California voters will decide in November whether to legalize recreational marijuana. Secretary of State Alex Padilla confirmed that a random sample of signatures among the 600,000 submitted has qualified placing the question on the November ballot. A win in California would mean 1 in 6 Americans live in states where recreational marijuana use is legal.
The initiative, which requires a simple majority vote to pass, would allow adults ages 21 and older to possess, transport and use up to an ounce of cannabis recreationally. The initiative would also allow individuals to grow as many as six plants for recreational use. Smoking marijuana would remain prohibited in places where tobacco use is already off limits, including restaurants and bars. Both recreational and medical marijuana sales face an initial 15% excise tax. Cities and counties would retain the right to impose their own fees and taxes, if not ban pot-related businesses altogether.
According to estimates from state officials, the measure would raise as much as $1 billion per year in revenue, reducing public safety costs for police, courts, jails and prisons by tens of millions of dollars. Proceeds would go to covering regulatory costs. Further provisions state that the money collected would fund research on the effects of legalization, as well as environmental mitigation and substance abuse treatment.

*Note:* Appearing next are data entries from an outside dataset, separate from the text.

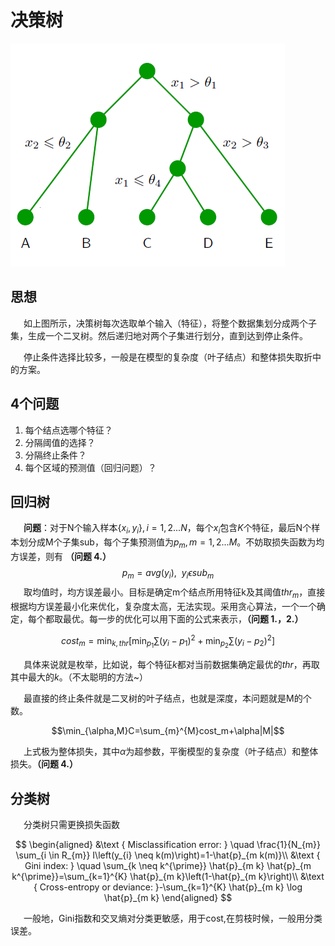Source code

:#  决策树
![图1](../decision_Tree.png)

## 思想
&ensp;&ensp;&ensp;如上图所示，决策树每次选取单个输入（特征），将整个数据集划分成两个子集，生成一个二叉树。然后递归地对两个子集进行划分，直到达到停止条件。

&ensp;&ensp;&ensp;停止条件选择比较多，一般是在模型的复杂度（叶子结点）和整体损失取折中的方案。

## 4个问题
1.  每个结点选哪个特征？
2.  分隔阈值的选择？
3.  分隔终止条件？
4.  每个区域的预测值（回归问题）？

## 回归树

&ensp;&ensp;&ensp;**问题**：对于N个输入样本$\{x_i,y_i\}, i = 1,2...N$，每个$x_i$包含$K$个特征，最后N个样本划分成M个子集sub，每个子集预测值为$p_m,m=1,2...M$。不妨取损失函数为均方误差，则有 **（问题 4.）**
$$
p_m = avg(y_i), \ \ y_i\epsilon sub_m 
$$
&ensp;&ensp;&ensp;取均值时，均方误差最小。目标是确定m个结点所用特征k及其阈值$thr_m$，直接根据均方误差最小化来优化，复杂度太高，无法实现。采用贪心算法，一个一个确定，每个都取最优。每一步的优化可以用下面的公式来表示，**（问题 1.，2.）**

$$
cost_m = \min _{k,thr}\left[\min _{p_1} \sum_{}\left(y_{i}-p_{1}\right)^{2}+\min_{p_2}\sum_{}\left(y_{i}-p_{2}\right)^{2}\right]
$$

&ensp;&ensp;&ensp;具体来说就是枚举，比如说，每个特征$k$都对当前数据集确定最优的$thr$，再取其中最大的$k$。（不太聪明的方法~）


&ensp;&ensp;&ensp;最直接的终止条件就是二叉树的叶子结点，也就是深度，本问题就是M的个数。

$$\min_{\alpha,M}C=\sum_{m}^{M}cost_m+\alpha|M|$$

&ensp;&ensp;&ensp;上式极为整体损失，其中$\alpha$为超参数，平衡模型的复杂度（叶子结点）和整体损失。**（问题 4.）**


## 分类树

&ensp;&ensp;&ensp;分类树只需更换损失函数

$$
\begin{aligned}
&\text { Misclassification error: } \quad \frac{1}{N_{m}} \sum_{i \in R_{m}} I\left(y_{i} \neq k(m)\right)=1-\hat{p}_{m k(m)}\\
&\text { Gini index: } \quad \sum_{k \neq k^{\prime}} \hat{p}_{m k} \hat{p}_{m k^{\prime}}=\sum_{k=1}^{K} \hat{p}_{m k}\left(1-\hat{p}_{m k}\right)\\
&\text { Cross-entropy or deviance: }-\sum_{k=1}^{K} \hat{p}_{m k} \log \hat{p}_{m k}
\end{aligned}
$$

&ensp;&ensp;&ensp;一般地，Gini指数和交叉熵对分类更敏感，用于cost,在剪枝时候，一般用分类误差。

Californians to Control, Regulate and Tax Adult Use of Marijuana While Protecting Children, the leading campaign for the initiative, has raised more than $3.7 million thus far. The coalition is large and well connected politically, counting community leaders and public health experts among its members. Former Facebook president Sean Parker and
California Lt. Governor Gavin Newsom are leading contributors to the coalition, a group which includes legalization advocacy group Drug Policy Action and a committee funded by Weedmaps, a firm that helps consumers locate pot shops.
Lt. Governor Gavin Newsom. (Credit: Source.)
Law enforcement and other groups, however, vow to battle the initiative. The Coalition for Responsible Drug Policies leads the opposition and comprises the California Police Chiefs Association, and the California Hospital Association, among others. The group has raised about $125,000 in contributions from groups including the Association of Los Angeles Deputy Sheriffs State PAC and the Los Angeles County Professional Peace Officers Association. Acknowledging the funding gap with proponents, a spokesman for the group, Tim Rosales, said pointedly, “They have the money and we have the facts.”
Rosales notes that under current law, convicted heroin and methamphetamine dealers are banned from involvement in the medical marijuana industry. The initiative would overturn that ban, however, allowing felons to obtain licenses to sell recreational marijuana. “The proponents were specifically advised by numerous law enforcement groups during the comment period about this huge flaw, but they deliberately chose to keep it in, and you have to ask ‘Why?’” Rosales said. “Who is that provision for? They got it wrong. Again.”
The initiative’s supporters have promoted it as a civil rights issue. They argue that minority communities endure a share of drug crimes and arrests disproportionate to the offenses committed. They further contend the initiative would make it more difficult for those under the age of 21 to obtain pot and that law enforcement would have an easier time cracking down on illicit sales, sales that have spiked since California legalized medical marijuana two decades ago.